How It Gets Extracted
Conventional natural gas sits in porous rock formations where it flows relatively freely. Reaching it involves drilling a vertical well hundreds to thousands of feet down into the reservoir. Once the well hits the gas-bearing layer, pressure differences push the gas up to the surface.
Unconventional reserves are trickier. Gas locked inside shale, coal beds, or tight sandstone doesn’t flow easily on its own. Extracting it requires two key technologies: horizontal drilling and hydraulic fracturing. A well is drilled vertically first, then turned to run horizontally through the gas-bearing rock for thousands of feet, maximizing contact with the formation. Hydraulic fracturing then pumps large volumes of fluid at high pressure down the wellbore to crack the rock, creating pathways for the trapped gas to escape. These two techniques together transformed the natural gas industry, opening up vast reserves that were previously uneconomical to reach.
What Natural Gas Is Used For
Electricity generation is the single largest use.
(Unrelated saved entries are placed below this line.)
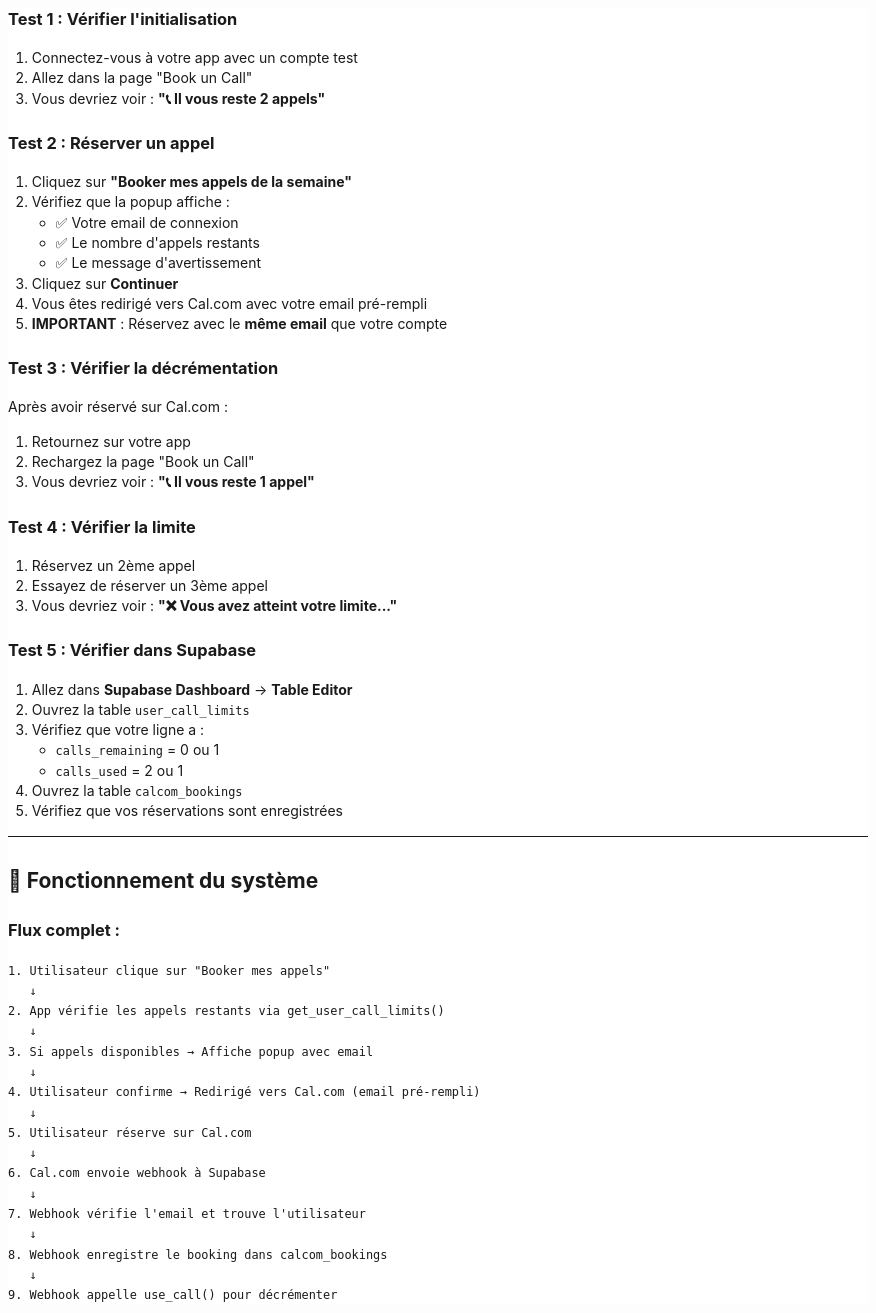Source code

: ### Test 1 : Vérifier l'initialisation

1. Connectez-vous à votre app avec un compte test
2. Allez dans la page "Book un Call"
3. Vous devriez voir : **"📞 Il vous reste 2 appels"**

### Test 2 : Réserver un appel

1. Cliquez sur **"Booker mes appels de la semaine"**
2. Vérifiez que la popup affiche :
   - ✅ Votre email de connexion
   - ✅ Le nombre d'appels restants
   - ✅ Le message d'avertissement
3. Cliquez sur **Continuer**
4. Vous êtes redirigé vers Cal.com avec votre email pré-rempli
5. **IMPORTANT** : Réservez avec le **même email** que votre compte

### Test 3 : Vérifier la décrémentation

Après avoir réservé sur Cal.com :

1. Retournez sur votre app
2. Rechargez la page "Book un Call"
3. Vous devriez voir : **"📞 Il vous reste 1 appel"**

### Test 4 : Vérifier la limite

1. Réservez un 2ème appel
2. Essayez de réserver un 3ème appel
3. Vous devriez voir : **"❌ Vous avez atteint votre limite..."**

### Test 5 : Vérifier dans Supabase

1. Allez dans **Supabase Dashboard** → **Table Editor**
2. Ouvrez la table `user_call_limits`
3. Vérifiez que votre ligne a :
   - `calls_remaining` = 0 ou 1
   - `calls_used` = 2 ou 1
4. Ouvrez la table `calcom_bookings`
5. Vérifiez que vos réservations sont enregistrées

---

## 🔄 Fonctionnement du système

### Flux complet :

```
1. Utilisateur clique sur "Booker mes appels"
   ↓
2. App vérifie les appels restants via get_user_call_limits()
   ↓
3. Si appels disponibles → Affiche popup avec email
   ↓
4. Utilisateur confirme → Redirigé vers Cal.com (email pré-rempli)
   ↓
5. Utilisateur réserve sur Cal.com
   ↓
6. Cal.com envoie webhook à Supabase
   ↓
7. Webhook vérifie l'email et trouve l'utilisateur
   ↓
8. Webhook enregistre le booking dans calcom_bookings
   ↓
9. Webhook appelle use_call() pour décrémenter
```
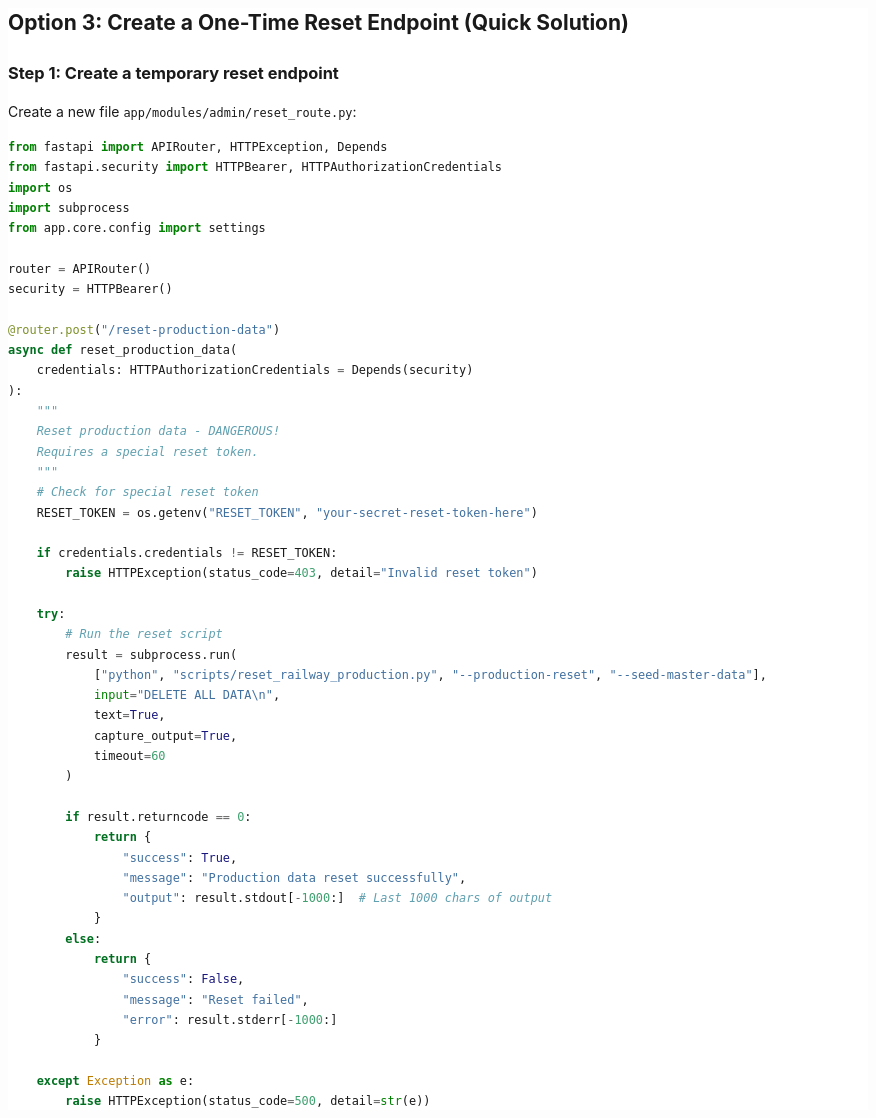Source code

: ## Option 3: Create a One-Time Reset Endpoint (Quick Solution)

### Step 1: Create a temporary reset endpoint
Create a new file `app/modules/admin/reset_route.py`:

```python
from fastapi import APIRouter, HTTPException, Depends
from fastapi.security import HTTPBearer, HTTPAuthorizationCredentials
import os
import subprocess
from app.core.config import settings

router = APIRouter()
security = HTTPBearer()

@router.post("/reset-production-data")
async def reset_production_data(
    credentials: HTTPAuthorizationCredentials = Depends(security)
):
    """
    Reset production data - DANGEROUS!
    Requires a special reset token.
    """
    # Check for special reset token
    RESET_TOKEN = os.getenv("RESET_TOKEN", "your-secret-reset-token-here")
    
    if credentials.credentials != RESET_TOKEN:
        raise HTTPException(status_code=403, detail="Invalid reset token")
    
    try:
        # Run the reset script
        result = subprocess.run(
            ["python", "scripts/reset_railway_production.py", "--production-reset", "--seed-master-data"],
            input="DELETE ALL DATA\n",
            text=True,
            capture_output=True,
            timeout=60
        )
        
        if result.returncode == 0:
            return {
                "success": True,
                "message": "Production data reset successfully",
                "output": result.stdout[-1000:]  # Last 1000 chars of output
            }
        else:
            return {
                "success": False,
                "message": "Reset failed",
                "error": result.stderr[-1000:]
            }
            
    except Exception as e:
        raise HTTPException(status_code=500, detail=str(e))
```
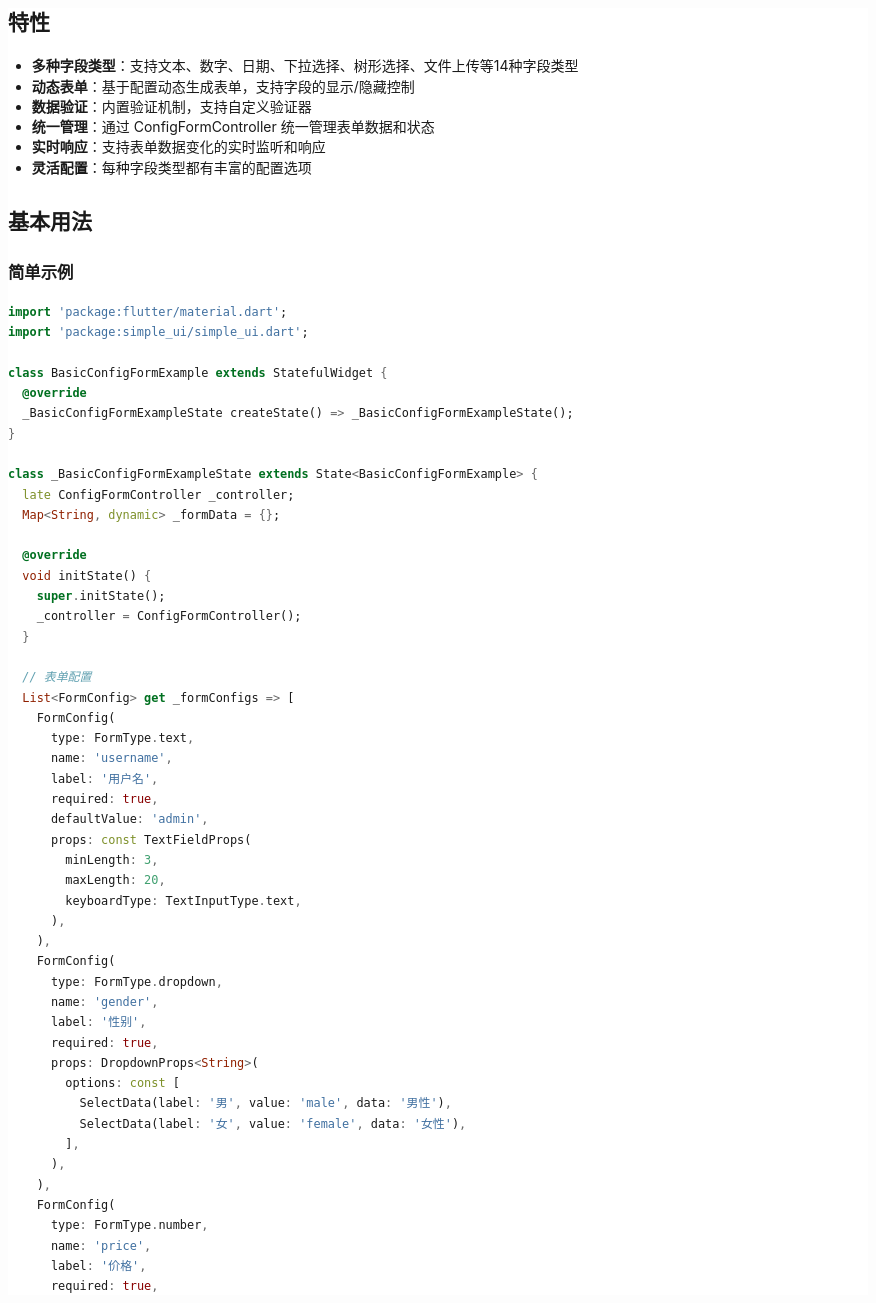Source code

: ## 特性

- **多种字段类型**：支持文本、数字、日期、下拉选择、树形选择、文件上传等14种字段类型
- **动态表单**：基于配置动态生成表单，支持字段的显示/隐藏控制
- **数据验证**：内置验证机制，支持自定义验证器
- **统一管理**：通过 ConfigFormController 统一管理表单数据和状态
- **实时响应**：支持表单数据变化的实时监听和响应
- **灵活配置**：每种字段类型都有丰富的配置选项

## 基本用法

### 简单示例

```dart
import 'package:flutter/material.dart';
import 'package:simple_ui/simple_ui.dart';

class BasicConfigFormExample extends StatefulWidget {
  @override
  _BasicConfigFormExampleState createState() => _BasicConfigFormExampleState();
}

class _BasicConfigFormExampleState extends State<BasicConfigFormExample> {
  late ConfigFormController _controller;
  Map<String, dynamic> _formData = {};

  @override
  void initState() {
    super.initState();
    _controller = ConfigFormController();
  }

  // 表单配置
  List<FormConfig> get _formConfigs => [
    FormConfig(
      type: FormType.text,
      name: 'username',
      label: '用户名',
      required: true,
      defaultValue: 'admin',
      props: const TextFieldProps(
        minLength: 3,
        maxLength: 20,
        keyboardType: TextInputType.text,
      ),
    ),
    FormConfig(
      type: FormType.dropdown,
      name: 'gender',
      label: '性别',
      required: true,
      props: DropdownProps<String>(
        options: const [
          SelectData(label: '男', value: 'male', data: '男性'),
          SelectData(label: '女', value: 'female', data: '女性'),
        ],
      ),
    ),
    FormConfig(
      type: FormType.number,
      name: 'price',
      label: '价格',
      required: true,
```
In 2023, power plants consumed about 40% of all U.S. natural gas, and the fuel accounted for roughly 43% of the country’s total electricity output. That makes it the leading fuel source for the American electric grid.
Industry takes the next biggest share at 32%. Factories and plants burn natural gas for heat, use it to generate on-site electricity, and rely on it as a raw material (feedstock) for manufacturing chemicals, fertilizers, and plastics.
Residential use accounts for about 14% of consumption. Around 60% of U.S. homes use natural gas for space heating, water heating, cooking, or clothes drying. Commercial buildings like offices and restaurants add another 10%. Transportation, including natural gas-powered buses and trucks, makes up the remaining 4%.
Renewable Natural Gas
Not all natural gas comes from underground fossil deposits. Renewable natural gas, also called biomethane, is produced from decaying organic materials at the surface. The process works by capturing biogas from landfills, livestock manure, wastewater treatment plants, or food waste and then purifying it to pipeline-quality standards. Another route uses high-temperature gasification to convert organic waste into gas.
The key distinction is that renewable natural gas is chemically identical to its fossil-derived counterpart. It’s still methane. That means it plugs directly into existing pipelines, storage facilities, and appliances without any equipment changes. For transportation, it gets compressed or liquefied just like conventional natural gas. The difference is in the carbon accounting: because it captures methane that would otherwise escape into the atmosphere from decomposing waste, its net climate impact is significantly lower than drilling for fossil gas.
Natural Gas vs. Other Fossil Fuels
Compared to coal and oil, natural gas burns cleaner. Combustion produces roughly half the carbon dioxide of coal per unit of energy and about 30% less than oil. It also releases far fewer particulates, sulfur compounds, and mercury. These characteristics are why natural gas has steadily replaced coal in electricity generation over the past two decades.
That said, natural gas is not without environmental concerns. Methane itself is a potent greenhouse gas, trapping far more heat in the atmosphere than carbon dioxide over a 20-year window. Leaks during extraction, processing, and transport, sometimes called fugitive emissions, can offset some of the combustion advantage. The climate benefit of switching from coal to gas depends heavily on how well those leaks are controlled throughout the supply chain.